_Requirement_: Render every line from the one containing "order: Pelecaniformes" through the last line of the rows as a Markdown table with the columns Number and Entry. Number each line in sequence and leave out blank lines.

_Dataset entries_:
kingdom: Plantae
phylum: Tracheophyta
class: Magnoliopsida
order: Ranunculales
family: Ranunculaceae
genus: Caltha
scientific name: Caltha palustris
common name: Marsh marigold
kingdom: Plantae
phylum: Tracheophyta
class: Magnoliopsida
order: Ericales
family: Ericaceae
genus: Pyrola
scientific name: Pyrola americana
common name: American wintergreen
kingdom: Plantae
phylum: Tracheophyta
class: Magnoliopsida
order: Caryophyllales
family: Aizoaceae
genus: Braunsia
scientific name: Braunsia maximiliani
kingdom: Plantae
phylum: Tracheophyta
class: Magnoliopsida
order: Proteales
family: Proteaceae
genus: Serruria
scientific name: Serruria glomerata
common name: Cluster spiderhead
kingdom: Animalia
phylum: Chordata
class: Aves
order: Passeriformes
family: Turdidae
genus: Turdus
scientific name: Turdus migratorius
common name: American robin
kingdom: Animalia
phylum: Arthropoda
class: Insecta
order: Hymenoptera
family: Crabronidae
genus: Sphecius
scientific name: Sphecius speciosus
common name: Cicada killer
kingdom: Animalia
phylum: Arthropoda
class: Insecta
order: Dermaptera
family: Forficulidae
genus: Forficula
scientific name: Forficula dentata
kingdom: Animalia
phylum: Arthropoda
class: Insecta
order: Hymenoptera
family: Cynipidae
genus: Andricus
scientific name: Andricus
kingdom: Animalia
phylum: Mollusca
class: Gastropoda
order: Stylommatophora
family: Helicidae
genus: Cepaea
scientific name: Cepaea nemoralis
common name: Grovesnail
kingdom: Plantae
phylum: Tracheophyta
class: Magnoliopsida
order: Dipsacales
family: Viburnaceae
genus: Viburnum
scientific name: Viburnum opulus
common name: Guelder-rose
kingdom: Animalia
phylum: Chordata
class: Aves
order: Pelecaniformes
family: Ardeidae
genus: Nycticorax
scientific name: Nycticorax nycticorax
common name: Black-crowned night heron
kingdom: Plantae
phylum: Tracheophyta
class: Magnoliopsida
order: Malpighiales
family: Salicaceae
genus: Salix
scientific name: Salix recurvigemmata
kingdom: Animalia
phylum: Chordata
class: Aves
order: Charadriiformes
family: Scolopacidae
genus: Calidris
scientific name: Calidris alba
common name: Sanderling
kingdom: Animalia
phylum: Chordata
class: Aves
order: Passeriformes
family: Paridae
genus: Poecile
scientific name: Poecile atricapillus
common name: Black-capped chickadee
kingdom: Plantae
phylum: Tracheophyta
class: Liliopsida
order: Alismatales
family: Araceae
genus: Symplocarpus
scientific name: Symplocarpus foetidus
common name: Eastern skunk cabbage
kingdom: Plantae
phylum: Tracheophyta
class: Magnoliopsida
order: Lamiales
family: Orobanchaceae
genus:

_Final answer_:
| Number | Entry |
|---|---|
| 1 | order: Pelecaniformes |
| 2 | family: Ardeidae |
| 3 | genus: Nycticorax |
| 4 | scientific name: Nycticorax nycticorax |
| 5 | common name: Black-crowned night heron |
| 6 | kingdom: Plantae |
| 7 | phylum: Tracheophyta |
| 8 | class: Magnoliopsida |
| 9 | order: Malpighiales |
| 10 | family: Salicaceae |
| 11 | genus: Salix |
| 12 | scientific name: Salix recurvigemmata |
| 13 | kingdom: Animalia |
| 14 | phylum: Chordata |
| 15 | class: Aves |
| 16 | order: Charadriiformes |
| 17 | family: Scolopacidae |
| 18 | genus: Calidris |
| 19 | scientific name: Calidris alba |
| 20 | common name: Sanderling |
| 21 | kingdom: Animalia |
| 22 | phylum: Chordata |
| 23 | class: Aves |
| 24 | order: Passeriformes |
| 25 | family: Paridae |
| 26 | genus: Poecile |
| 27 | scientific name: Poecile atricapillus |
| 28 | common name: Black-capped chickadee |
| 29 | kingdom: Plantae |
| 30 | phylum: Tracheophyta |
| 31 | class: Liliopsida |
| 32 | order: Alismatales |
| 33 | family: Araceae |
| 34 | genus: Symplocarpus |
| 35 | scientific name: Symplocarpus foetidus |
| 36 | common name: Eastern skunk cabbage |
| 37 | kingdom: Plantae |
| 38 | phylum: Tracheophyta |
| 39 | class: Magnoliopsida |
| 40 | order: Lamiales |
| 41 | family: Orobanchaceae |
| 42 | genus: |